The financial crisis is not sparing the private equity industry. High uncertainty and a dearth of debt financing are making acquisitions difficult. The volume of new buyouts has slumped dramatically. The recession is hurting private equity (PE) funds’ highly leveraged portfolio companies particularly hard. Asset write-downs and lower returns are likely. Last year, European buyout funds lost over 25% in value on average.
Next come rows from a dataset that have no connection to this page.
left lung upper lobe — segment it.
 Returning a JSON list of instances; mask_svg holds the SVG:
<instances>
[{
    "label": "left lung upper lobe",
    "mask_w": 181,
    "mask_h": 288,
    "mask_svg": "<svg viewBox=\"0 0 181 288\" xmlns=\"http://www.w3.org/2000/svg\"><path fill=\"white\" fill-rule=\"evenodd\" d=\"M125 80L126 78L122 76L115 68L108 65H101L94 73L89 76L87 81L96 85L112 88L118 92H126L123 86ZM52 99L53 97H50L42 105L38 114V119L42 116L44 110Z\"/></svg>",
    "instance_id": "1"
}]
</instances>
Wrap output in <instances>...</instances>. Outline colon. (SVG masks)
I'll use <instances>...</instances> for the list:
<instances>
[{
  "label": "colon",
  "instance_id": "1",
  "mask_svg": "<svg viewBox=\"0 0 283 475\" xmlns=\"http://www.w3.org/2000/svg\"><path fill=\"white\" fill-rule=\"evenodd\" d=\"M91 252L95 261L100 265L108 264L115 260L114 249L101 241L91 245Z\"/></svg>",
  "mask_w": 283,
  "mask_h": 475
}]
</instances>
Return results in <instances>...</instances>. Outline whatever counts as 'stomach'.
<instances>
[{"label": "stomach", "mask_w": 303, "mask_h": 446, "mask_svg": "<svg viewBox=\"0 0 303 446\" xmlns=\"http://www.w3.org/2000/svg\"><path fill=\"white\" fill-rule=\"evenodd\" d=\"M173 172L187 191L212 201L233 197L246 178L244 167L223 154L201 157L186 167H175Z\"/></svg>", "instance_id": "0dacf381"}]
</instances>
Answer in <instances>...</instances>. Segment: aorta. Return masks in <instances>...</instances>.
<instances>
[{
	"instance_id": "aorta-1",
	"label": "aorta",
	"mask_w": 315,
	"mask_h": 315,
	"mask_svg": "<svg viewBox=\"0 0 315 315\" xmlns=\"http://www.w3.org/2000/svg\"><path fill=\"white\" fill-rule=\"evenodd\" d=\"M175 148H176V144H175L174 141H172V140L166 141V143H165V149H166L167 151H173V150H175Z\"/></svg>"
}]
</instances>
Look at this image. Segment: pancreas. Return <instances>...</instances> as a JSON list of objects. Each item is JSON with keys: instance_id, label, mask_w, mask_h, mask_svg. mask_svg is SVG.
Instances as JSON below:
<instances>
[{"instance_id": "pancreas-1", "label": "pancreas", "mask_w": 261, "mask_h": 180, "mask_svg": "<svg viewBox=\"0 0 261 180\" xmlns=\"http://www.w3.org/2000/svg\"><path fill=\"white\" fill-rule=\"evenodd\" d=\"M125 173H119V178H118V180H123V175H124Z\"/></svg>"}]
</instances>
But obituaries are premature. Two qualities help the private equity industry in the present crisis. Firstly, many (but not all) PE funds have considerable capital reserves. They can use these reserves to support portfolio companies or to seize new investment opportunities. Secondly, more and more companies are in need of restructuring. Here, private equity can leverage its traditional strengths.

Interesting tidbits:

  • The performance of top quartile funds has been higher when GDP growth rates are lower. More specifically, funds that started to invest when GDP growth rates were low had higher IRRs than funds that started to invest when GDP growth rates that were high.
  • In 2007, the market value of portfolio companies held by PE firms was equivalent to somewhere between 2 and 3 percent of the total market capitalization of public companies.
  • According to the World Economic Forum’s Global Economic Impact of Private Equity Report, portfolio companies held by PE firms have the best management practices.
  • In 2007, portfolio company sales from one PE firm to another PE firm accounted for over 30 percent of all exits in Europe.
  • The correlation coefficient between the spreads of U.S. LBO loans and high-yield spreads is 0.9.
  • In 2008, deals in China and India accounted for 8 percent of the total number of buyout targets.
  • The study estimates that capital reserves (aka overhang, unfunded commitments) of private equity firms is currently somewhere between $500 and $1,000 billion. This is larger than estimates I have seen elsewhere, but is probably more reflective of the amount of dry powder out there.

Missteps:

  • Some of the analyses focus exclusively on top quartile funds. I very much dislike any analysis that omits 75 percent of the data. There are times where it is useful to study top performers, but it happens all too frequently in PE research. Portfolio managers need to know about the good, the bad, and the ugly.

Bottom line:

This study is an interesting read. The tone is dispassionate which is appropriate for this type of content. I particularly liked that the commentary focuses on the long-term and that it highlights the importance of private equity’s role as a governance instrument.

Hat tip to James Burron for sending me the study.